SINGAPORE - While the conflict between Russia and Ukraine will affect the Singapore economy in the near term, it is manpower that will pose challenges to growth in the longer term, said Singapore National Employers Federation (SNEF) president Robert Yap on Thursday (April 28) in his May Day message.
To tackle manpower crunch, employers have to tap technology to redesign jobs and help their workers get relevant skills, and need continued access to foreign manpower for Singapore to stay competitive, he added.
Singapore's economy rebounded by 7.6 per cent last year after contracting by 4.1 per cent in 2020, and the total number of people employed grew by 41,400 last year, following a fall of 166,600 the year before when the pandemic first hit the country.
With the easing of Covid-19 curbs, the manpower crunch is expected to worsen.
Employers have been working with unions and the Government to tackle manpower challenges to sustain growth, said Mr Yap.
Employers should leverage technology to redesign jobs so as to become more productive, he said.
He encouraged companies to make use of the Productivity Solutions Grant, which defrays up to 80 per cent of the cost for small and medium-sized enterprises looking to adopt digital solutions.
He noted that with jobs redesigned, employers will need to ensure that their workers' skills remain relevant.
To this end, the SNEF supports the efforts by the National Trades Union Congress to form more company training committees that support employers in training their workers, he said.

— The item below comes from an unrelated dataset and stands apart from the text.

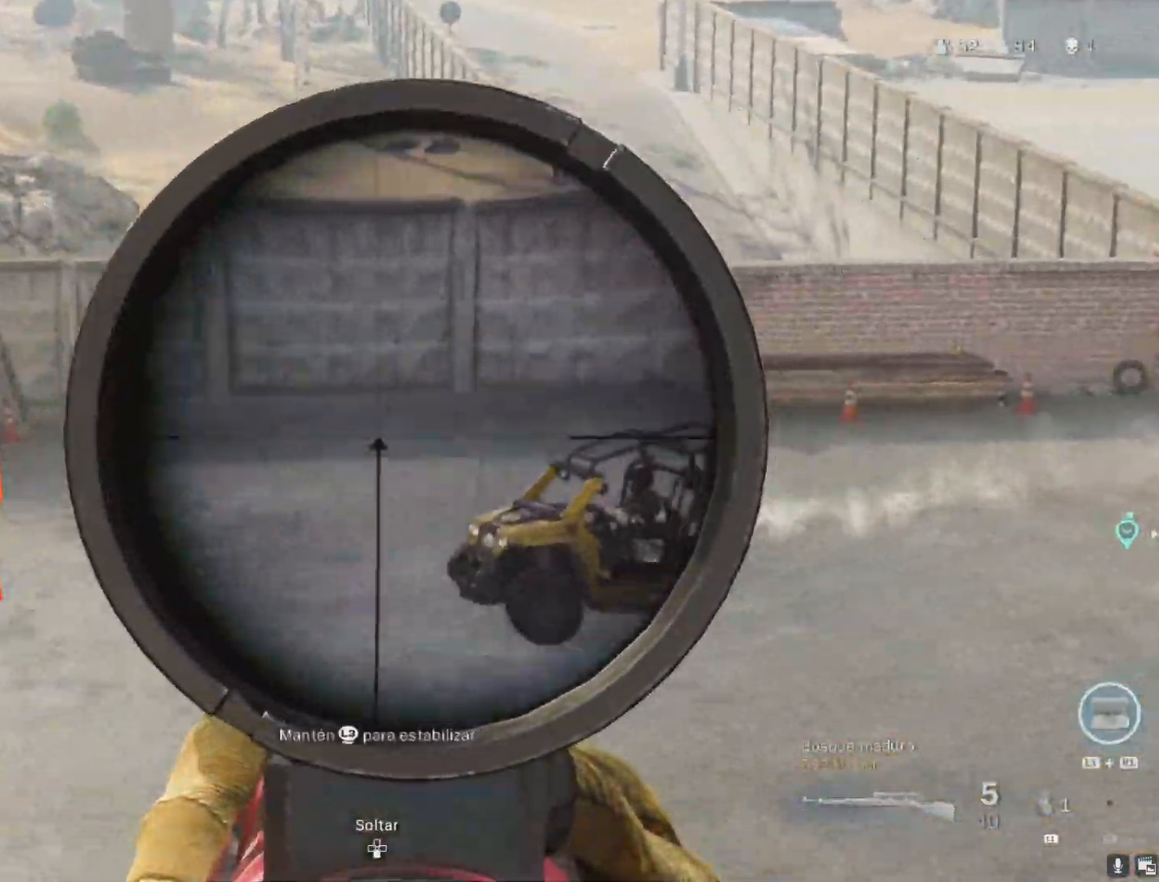
{"buttons": [], "left_stick": "left", "right_stick": "center", "events": [[167, "R2", "down"], [167, "right_stick", "center"], [217, "L2", "up"], [233, "left_stick", "down-right"], [300, "R2", "up"], [367, "TRIANGLE", "down"], [367, "left_stick", "down-left"], [417, "TRIANGLE", "up"], [417, "left_stick", "left"]]}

He added that workers too will benefit from redesigned jobs that would bring higher wages.
Amid a slower growth of the local workforce, Singapore's labour market also needs to remain open to foreigners who can complement the Singaporean workforce, said Mr Yap.
"Employers need access to foreign manpower to address skill shortages and gaps to keep our economy one of the most competitive in the world," he added.
At the same time, he urged employers to step up their efforts in developing the Singaporean core in the workforce, through tapping government schemes like the SGUnited Mid-career Pathways programme and Singapore Global Executive Programme, which provide training and attachment opportunities for workers.
Mr Yap said the SNEF will work with its tripartite partners, the unions and the Government, to make workplaces more progressive and inclusive so that workers, including older workers, lower-wage workers and professionals, managers and executives, can have better jobs, wages and prospects.
"This would enable Singapore to maintain its competitiveness and workplace harmony to sustain economic growth for a brighter future for all," he added.